欧州中央銀行(ECB)は3月12日に定例の理事会を開き、当面の金融政策を決める。3月3日に米連邦準備制度理事会(FRB)は0.5%の緊急利下げを実施した。ECBも何らかの金融緩和措置を実施することは、ほぼ確実だろう。

ECB理事会はドラギ前総裁のもと、金融緩和を巡って大きく意見が割れ、対立の構図が強まってしまった。ラガルド総裁は、物価目標の見直し、金融政策決定の手続きに関する制度の見直しなどを時間をかけて議論する中で、理事会内での融和を図り、同時に自らのリーダーシップを確立することを目論んでいたことだろう。しかし、もはやそうした猶予はなくなってしまった。ラガルド総裁は就任から4か月で、早くも正念場を迎えているのだ。

ラガルド総裁は2日に出した声明の中で、ECBが銀行に対する低利資金供給策の拡充に取り組んでいることを示唆した。これを踏まえれば、銀行が企業への貸し出しを維持するよう促すことを狙う「TLTRO(貸出条件付き長期資金供給オペ)」の拡充が今回の理事会で決まる可能性は高い。単に量的な拡大にとどまらず、新型コロナウイルスの影響を受けた中小企業への銀行融資をピンポイントで促す措置が新たに導入されるのではないか。

米国でも新型コロナウイルス対策

TLTROの拡充策と比べれば、理事会内でドイツなどの反対があり実施に向けたハードルがより高いものの、政策金利の引下げ策と比べればややハードルが低い第2の選択肢が、資産買入れ策の拡大だ。現在、月200億ユーロ(約2.4兆円)のペースで実施している国債などの買い取りを、300億~400億ユーロ程度へと引き上げる可能性がある。ドイツなどの慎重姿勢は変わらないと見られるが、世界の金融市場が混乱する中、危機対応の流動性供給策としての側面から支持され、実施される可能性はあり得る。

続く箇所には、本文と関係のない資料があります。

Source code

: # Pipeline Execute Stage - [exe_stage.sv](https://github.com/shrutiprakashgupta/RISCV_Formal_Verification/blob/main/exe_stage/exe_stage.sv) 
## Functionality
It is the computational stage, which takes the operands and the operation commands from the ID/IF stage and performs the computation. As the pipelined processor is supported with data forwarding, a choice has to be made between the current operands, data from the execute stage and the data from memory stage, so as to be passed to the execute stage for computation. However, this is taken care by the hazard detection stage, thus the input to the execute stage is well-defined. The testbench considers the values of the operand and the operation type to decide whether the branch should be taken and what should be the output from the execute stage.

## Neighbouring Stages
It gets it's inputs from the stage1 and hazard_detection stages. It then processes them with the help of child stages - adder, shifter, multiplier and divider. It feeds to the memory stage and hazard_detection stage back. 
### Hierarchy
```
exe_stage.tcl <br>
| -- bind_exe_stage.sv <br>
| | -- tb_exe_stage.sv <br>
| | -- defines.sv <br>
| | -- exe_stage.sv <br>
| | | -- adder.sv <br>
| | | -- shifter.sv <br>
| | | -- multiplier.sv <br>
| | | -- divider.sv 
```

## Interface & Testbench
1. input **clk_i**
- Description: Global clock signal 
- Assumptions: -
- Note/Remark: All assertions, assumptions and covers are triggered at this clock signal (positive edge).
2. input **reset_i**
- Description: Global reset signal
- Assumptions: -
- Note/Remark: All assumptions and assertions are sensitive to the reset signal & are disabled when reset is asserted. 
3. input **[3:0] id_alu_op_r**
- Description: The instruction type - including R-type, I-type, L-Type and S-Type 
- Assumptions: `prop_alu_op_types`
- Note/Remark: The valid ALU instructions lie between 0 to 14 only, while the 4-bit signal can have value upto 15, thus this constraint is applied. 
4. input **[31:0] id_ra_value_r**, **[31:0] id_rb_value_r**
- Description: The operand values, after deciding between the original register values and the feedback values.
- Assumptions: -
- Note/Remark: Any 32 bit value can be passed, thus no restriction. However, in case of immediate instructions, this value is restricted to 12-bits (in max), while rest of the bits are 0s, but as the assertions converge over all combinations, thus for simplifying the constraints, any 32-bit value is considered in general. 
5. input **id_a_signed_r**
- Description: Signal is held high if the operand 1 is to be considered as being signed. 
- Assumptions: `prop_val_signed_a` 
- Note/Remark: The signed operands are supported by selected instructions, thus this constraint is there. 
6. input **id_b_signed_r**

さらに、社債市場での信用リスクの上昇が顕著になってきたことから、社債買入れの増額を決める可能性もあるだろう。

そして、ラガルド総裁が最も難しい判断を迫られるのが、政策金利の引下げだ。これについては、銀行の収益を悪化させる一方、景気浮揚効果は小さいとの慎重論が足もとで強まっている。さらに、ラガルド総裁が政策金利の引下げを強行した場合、理事会内での対立を一層強めてしまい、今後の政策運営に大きな障害となってしまう、という側面も考慮に入れなければならない。今回は政策金利の引下げ決定を見送り、新型コロナウイルスによる経済の悪化を経済指標で確認した上で、慎重派を説得していく、という選択肢もラガルド総裁にはあるだろう。

他方、金融市場は既に、ECBによる政策金利の0.1%程度の引き下げを相当分織り込んでいる。その実施を見送れば、市場を混乱させてしまうリスクがあるだろう。ECBがこの点を重視するのであれば、政策金利の引下げが実施されることになろう。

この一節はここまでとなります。